(Dataset items)

::::

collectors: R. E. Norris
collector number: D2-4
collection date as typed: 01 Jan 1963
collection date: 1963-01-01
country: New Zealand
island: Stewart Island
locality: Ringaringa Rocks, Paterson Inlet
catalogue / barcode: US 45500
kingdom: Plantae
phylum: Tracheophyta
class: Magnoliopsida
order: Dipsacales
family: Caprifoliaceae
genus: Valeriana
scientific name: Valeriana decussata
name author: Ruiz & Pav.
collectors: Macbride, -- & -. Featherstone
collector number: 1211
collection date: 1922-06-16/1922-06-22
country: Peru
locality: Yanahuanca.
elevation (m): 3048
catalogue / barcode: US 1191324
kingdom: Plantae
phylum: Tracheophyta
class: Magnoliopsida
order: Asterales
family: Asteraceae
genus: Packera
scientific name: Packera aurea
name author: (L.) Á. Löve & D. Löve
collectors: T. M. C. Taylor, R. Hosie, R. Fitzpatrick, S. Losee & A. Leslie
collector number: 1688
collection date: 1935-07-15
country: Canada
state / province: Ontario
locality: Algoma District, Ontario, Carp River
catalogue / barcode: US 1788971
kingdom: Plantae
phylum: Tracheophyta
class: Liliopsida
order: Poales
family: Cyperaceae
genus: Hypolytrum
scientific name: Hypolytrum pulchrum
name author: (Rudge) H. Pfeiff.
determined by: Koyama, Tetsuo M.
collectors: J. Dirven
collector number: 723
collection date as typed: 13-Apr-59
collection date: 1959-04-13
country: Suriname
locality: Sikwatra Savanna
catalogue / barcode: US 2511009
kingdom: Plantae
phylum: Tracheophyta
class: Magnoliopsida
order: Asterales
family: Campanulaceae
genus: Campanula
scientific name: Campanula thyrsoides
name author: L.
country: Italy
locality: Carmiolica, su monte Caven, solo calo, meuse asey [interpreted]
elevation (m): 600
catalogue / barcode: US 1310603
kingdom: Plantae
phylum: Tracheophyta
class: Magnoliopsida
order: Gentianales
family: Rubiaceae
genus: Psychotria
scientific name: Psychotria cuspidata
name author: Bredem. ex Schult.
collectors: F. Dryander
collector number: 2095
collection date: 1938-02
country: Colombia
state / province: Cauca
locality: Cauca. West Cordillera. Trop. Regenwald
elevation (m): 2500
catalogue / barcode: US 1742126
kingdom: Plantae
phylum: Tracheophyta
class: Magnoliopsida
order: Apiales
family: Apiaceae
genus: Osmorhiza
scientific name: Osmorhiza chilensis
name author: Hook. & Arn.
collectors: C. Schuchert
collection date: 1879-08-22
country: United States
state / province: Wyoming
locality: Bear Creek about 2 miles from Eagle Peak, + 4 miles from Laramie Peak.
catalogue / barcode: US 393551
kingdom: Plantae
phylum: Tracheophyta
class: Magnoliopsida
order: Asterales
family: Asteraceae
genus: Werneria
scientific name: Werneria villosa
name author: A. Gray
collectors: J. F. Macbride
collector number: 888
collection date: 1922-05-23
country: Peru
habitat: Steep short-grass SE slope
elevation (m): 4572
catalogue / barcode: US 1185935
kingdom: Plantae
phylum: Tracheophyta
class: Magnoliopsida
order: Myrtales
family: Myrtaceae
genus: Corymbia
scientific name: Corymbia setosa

::::

AIM OF THE TASK
Edit the entries above so that each "name author" becomes "authority", keeping every other line and character the same.

TASK OUTPUT
collectors: R. E. Norris
collector number: D2-4
collection date as typed: 01 Jan 1963
collection date: 1963-01-01
country: New Zealand
island: Stewart Island
locality: Ringaringa Rocks, Paterson Inlet
catalogue / barcode: US 45500
kingdom: Plantae
phylum: Tracheophyta
class: Magnoliopsida
order: Dipsacales
family: Caprifoliaceae
genus: Valeriana
scientific name: Valeriana decussata
authority: Ruiz & Pav.
collectors: Macbride, -- & -. Featherstone
collector number: 1211
collection date: 1922-06-16/1922-06-22
country: Peru
locality: Yanahuanca.
elevation (m): 3048
catalogue / barcode: US 1191324
kingdom: Plantae
phylum: Tracheophyta
class: Magnoliopsida
order: Asterales
family: Asteraceae
genus: Packera
scientific name: Packera aurea
authority: (L.) Á. Löve & D. Löve
collectors: T. M. C. Taylor, R. Hosie, R. Fitzpatrick, S. Losee & A. Leslie
collector number: 1688
collection date: 1935-07-15
country: Canada
state / province: Ontario
locality: Algoma District, Ontario, Carp River
catalogue / barcode: US 1788971
kingdom: Plantae
phylum: Tracheophyta
class: Liliopsida
order: Poales
family: Cyperaceae
genus: Hypolytrum
scientific name: Hypolytrum pulchrum
authority: (Rudge) H. Pfeiff.
determined by: Koyama, Tetsuo M.
collectors: J. Dirven
collector number: 723
collection date as typed: 13-Apr-59
collection date: 1959-04-13
country: Suriname
locality: Sikwatra Savanna
catalogue / barcode: US 2511009
kingdom: Plantae
phylum: Tracheophyta
class: Magnoliopsida
order: Asterales
family: Campanulaceae
genus: Campanula
scientific name: Campanula thyrsoides
authority: L.
country: Italy
locality: Carmiolica, su monte Caven, solo calo, meuse asey [interpreted]
elevation (m): 600
catalogue / barcode: US 1310603
kingdom: Plantae
phylum: Tracheophyta
class: Magnoliopsida
order: Gentianales
family: Rubiaceae
genus: Psychotria
scientific name: Psychotria cuspidata
authority: Bredem. ex Schult.
collectors: F. Dryander
collector number: 2095
collection date: 1938-02
country: Colombia
state / province: Cauca
locality: Cauca. West Cordillera. Trop. Regenwald
elevation (m): 2500
catalogue / barcode: US 1742126
kingdom: Plantae
phylum: Tracheophyta
class: Magnoliopsida
order: Apiales
family: Apiaceae
genus: Osmorhiza
scientific name: Osmorhiza chilensis
authority: Hook. & Arn.
collectors: C. Schuchert
collection date: 1879-08-22
country: United States
state / province: Wyoming
locality: Bear Creek about 2 miles from Eagle Peak, + 4 miles from Laramie Peak.
catalogue / barcode: US 393551
kingdom: Plantae
phylum: Tracheophyta
class: Magnoliopsida
order: Asterales
family: Asteraceae
genus: Werneria
scientific name: Werneria villosa
authority: A. Gray
collectors: J. F. Macbride
collector number: 888
collection date: 1922-05-23
country: Peru
habitat: Steep short-grass SE slope
elevation (m): 4572
catalogue / barcode: US 1185935
kingdom: Plantae
phylum: Tracheophyta
class: Magnoliopsida
order: Myrtales
family: Myrtaceae
genus: Corymbia
scientific name: Corymbia setosa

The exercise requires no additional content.